- WHAT IS REQUIRED -
Copy out the items below word for word, from the first line through the line that contains "The value of Stock", including that line.

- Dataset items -
::::::::

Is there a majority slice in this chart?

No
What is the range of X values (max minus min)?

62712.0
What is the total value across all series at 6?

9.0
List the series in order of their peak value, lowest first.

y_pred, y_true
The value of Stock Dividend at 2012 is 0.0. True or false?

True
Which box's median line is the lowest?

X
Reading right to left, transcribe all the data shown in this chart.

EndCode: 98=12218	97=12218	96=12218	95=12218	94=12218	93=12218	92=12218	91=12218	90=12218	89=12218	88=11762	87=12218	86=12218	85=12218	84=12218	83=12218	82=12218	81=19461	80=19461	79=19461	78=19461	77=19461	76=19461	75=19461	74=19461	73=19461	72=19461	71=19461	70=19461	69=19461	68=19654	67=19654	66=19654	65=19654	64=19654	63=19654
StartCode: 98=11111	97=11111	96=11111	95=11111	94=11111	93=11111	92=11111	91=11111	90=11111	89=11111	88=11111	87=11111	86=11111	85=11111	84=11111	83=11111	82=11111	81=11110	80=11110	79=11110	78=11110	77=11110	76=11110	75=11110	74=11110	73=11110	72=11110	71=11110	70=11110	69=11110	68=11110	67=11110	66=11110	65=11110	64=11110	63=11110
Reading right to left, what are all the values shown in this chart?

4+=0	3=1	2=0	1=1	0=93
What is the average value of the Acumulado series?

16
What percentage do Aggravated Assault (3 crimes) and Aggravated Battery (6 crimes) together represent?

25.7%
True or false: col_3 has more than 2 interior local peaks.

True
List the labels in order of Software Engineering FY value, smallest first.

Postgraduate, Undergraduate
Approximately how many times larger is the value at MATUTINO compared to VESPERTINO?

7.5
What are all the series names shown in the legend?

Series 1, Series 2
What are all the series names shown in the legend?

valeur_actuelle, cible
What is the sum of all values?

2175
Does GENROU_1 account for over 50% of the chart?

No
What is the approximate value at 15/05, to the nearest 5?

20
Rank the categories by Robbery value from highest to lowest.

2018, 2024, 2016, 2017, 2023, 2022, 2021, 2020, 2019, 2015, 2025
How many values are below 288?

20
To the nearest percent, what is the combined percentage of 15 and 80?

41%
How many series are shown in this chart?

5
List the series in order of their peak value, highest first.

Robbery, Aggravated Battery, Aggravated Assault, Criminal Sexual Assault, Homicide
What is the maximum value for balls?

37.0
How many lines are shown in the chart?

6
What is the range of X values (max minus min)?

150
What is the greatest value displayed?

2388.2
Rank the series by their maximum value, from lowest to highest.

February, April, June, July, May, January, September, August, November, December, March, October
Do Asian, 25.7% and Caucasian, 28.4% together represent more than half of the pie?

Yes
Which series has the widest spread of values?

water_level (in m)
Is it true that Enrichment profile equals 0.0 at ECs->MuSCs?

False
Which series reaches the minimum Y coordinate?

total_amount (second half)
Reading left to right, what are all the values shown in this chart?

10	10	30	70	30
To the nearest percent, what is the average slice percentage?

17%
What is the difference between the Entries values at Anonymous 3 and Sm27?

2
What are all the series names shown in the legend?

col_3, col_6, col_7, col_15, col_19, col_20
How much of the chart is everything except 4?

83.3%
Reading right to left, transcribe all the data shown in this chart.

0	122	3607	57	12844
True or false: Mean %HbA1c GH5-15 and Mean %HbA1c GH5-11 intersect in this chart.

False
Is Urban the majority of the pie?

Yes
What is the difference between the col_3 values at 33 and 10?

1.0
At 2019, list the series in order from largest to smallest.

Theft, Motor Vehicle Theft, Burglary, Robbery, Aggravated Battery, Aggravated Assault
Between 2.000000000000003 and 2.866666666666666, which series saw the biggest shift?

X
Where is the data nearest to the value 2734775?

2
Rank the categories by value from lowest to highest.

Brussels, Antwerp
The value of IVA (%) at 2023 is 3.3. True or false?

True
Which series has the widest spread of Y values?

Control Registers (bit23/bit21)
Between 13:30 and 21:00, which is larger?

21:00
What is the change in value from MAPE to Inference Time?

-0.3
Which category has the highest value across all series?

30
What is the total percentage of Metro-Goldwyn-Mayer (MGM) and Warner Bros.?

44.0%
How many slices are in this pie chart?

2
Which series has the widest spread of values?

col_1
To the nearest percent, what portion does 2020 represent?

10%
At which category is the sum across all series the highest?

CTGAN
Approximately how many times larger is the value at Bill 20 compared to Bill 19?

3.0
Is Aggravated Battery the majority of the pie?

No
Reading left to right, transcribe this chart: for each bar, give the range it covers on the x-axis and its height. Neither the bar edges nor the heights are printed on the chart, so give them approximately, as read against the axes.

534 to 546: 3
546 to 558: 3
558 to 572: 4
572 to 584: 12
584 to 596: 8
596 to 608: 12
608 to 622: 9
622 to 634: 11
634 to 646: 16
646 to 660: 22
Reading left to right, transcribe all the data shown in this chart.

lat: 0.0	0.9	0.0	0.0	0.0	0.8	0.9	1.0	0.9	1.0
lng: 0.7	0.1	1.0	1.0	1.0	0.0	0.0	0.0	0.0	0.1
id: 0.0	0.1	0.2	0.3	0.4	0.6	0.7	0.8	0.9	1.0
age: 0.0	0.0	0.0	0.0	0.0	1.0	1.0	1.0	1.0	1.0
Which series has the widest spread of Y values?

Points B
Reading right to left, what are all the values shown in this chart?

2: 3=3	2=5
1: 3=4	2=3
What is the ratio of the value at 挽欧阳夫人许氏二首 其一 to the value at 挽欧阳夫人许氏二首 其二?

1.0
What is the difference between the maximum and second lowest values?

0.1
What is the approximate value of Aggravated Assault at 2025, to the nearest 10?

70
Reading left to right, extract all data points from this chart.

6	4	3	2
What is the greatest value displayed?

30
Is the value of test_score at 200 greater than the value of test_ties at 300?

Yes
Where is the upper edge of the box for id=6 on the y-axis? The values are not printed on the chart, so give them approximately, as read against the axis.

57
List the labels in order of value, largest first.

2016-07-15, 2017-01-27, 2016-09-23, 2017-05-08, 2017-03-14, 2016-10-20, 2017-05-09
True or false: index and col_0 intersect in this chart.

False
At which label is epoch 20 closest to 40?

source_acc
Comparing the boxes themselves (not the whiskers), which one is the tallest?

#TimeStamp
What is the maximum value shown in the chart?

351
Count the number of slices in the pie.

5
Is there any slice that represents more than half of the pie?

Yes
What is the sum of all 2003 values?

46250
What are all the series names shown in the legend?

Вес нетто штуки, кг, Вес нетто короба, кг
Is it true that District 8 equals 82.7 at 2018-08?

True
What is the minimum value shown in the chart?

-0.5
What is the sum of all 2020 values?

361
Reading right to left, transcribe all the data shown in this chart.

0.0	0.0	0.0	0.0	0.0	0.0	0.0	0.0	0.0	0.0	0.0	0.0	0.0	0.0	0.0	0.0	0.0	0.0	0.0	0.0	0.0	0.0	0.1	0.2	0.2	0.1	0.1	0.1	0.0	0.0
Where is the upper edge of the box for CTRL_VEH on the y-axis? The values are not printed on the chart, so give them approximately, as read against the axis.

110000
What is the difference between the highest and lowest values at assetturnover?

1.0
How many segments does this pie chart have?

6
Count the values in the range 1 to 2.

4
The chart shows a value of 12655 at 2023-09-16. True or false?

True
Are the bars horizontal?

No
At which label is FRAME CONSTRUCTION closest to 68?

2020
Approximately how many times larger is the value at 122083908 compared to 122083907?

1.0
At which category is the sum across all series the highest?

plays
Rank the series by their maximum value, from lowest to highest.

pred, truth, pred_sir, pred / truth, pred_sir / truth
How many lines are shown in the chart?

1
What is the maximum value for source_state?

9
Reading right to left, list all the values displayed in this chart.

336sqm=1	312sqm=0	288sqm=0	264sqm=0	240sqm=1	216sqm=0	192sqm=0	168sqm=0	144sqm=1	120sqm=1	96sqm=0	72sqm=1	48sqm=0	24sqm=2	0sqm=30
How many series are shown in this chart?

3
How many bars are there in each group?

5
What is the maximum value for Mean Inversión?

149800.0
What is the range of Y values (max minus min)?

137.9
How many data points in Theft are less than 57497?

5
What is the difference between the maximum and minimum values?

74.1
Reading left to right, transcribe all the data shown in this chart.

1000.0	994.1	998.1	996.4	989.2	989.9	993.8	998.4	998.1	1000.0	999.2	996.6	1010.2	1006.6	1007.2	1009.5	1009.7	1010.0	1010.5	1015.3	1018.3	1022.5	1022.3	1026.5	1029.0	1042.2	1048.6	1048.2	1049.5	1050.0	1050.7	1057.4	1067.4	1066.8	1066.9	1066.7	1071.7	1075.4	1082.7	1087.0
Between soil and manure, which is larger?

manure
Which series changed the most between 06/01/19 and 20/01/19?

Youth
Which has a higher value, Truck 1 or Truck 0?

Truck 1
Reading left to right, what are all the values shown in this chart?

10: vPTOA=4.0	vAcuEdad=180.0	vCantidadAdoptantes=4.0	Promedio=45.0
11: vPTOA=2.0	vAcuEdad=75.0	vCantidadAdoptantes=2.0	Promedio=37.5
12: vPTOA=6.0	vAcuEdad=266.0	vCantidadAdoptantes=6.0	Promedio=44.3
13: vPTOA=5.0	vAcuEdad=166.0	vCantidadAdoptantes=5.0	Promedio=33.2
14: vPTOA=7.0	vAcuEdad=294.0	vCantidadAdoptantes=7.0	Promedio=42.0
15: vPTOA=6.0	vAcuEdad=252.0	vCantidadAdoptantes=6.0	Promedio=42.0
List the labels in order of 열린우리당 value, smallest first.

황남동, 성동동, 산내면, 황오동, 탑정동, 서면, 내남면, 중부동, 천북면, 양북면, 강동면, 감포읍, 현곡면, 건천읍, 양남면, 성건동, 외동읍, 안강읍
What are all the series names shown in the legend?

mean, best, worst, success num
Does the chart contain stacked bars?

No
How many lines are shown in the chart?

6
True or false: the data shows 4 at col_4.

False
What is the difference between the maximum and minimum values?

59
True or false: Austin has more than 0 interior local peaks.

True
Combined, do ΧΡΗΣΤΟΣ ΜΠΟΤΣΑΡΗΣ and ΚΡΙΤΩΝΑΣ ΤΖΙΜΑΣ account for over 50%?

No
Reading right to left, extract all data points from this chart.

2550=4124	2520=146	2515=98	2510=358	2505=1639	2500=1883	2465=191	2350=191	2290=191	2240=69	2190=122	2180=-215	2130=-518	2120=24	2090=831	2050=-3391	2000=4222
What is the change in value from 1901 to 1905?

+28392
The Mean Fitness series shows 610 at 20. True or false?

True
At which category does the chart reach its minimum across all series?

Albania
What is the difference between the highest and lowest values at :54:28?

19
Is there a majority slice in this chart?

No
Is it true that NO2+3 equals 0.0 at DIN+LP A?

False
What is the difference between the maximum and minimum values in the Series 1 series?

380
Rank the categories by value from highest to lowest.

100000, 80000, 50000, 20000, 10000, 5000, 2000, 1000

::::::::

- RESPONSE BELOW -
Is there a majority slice in this chart?

No
What is the range of X values (max minus min)?

62712.0
What is the total value across all series at 6?

9.0
List the series in order of their peak value, lowest first.

y_pred, y_true
The value of Stock Dividend at 2012 is 0.0. True or false?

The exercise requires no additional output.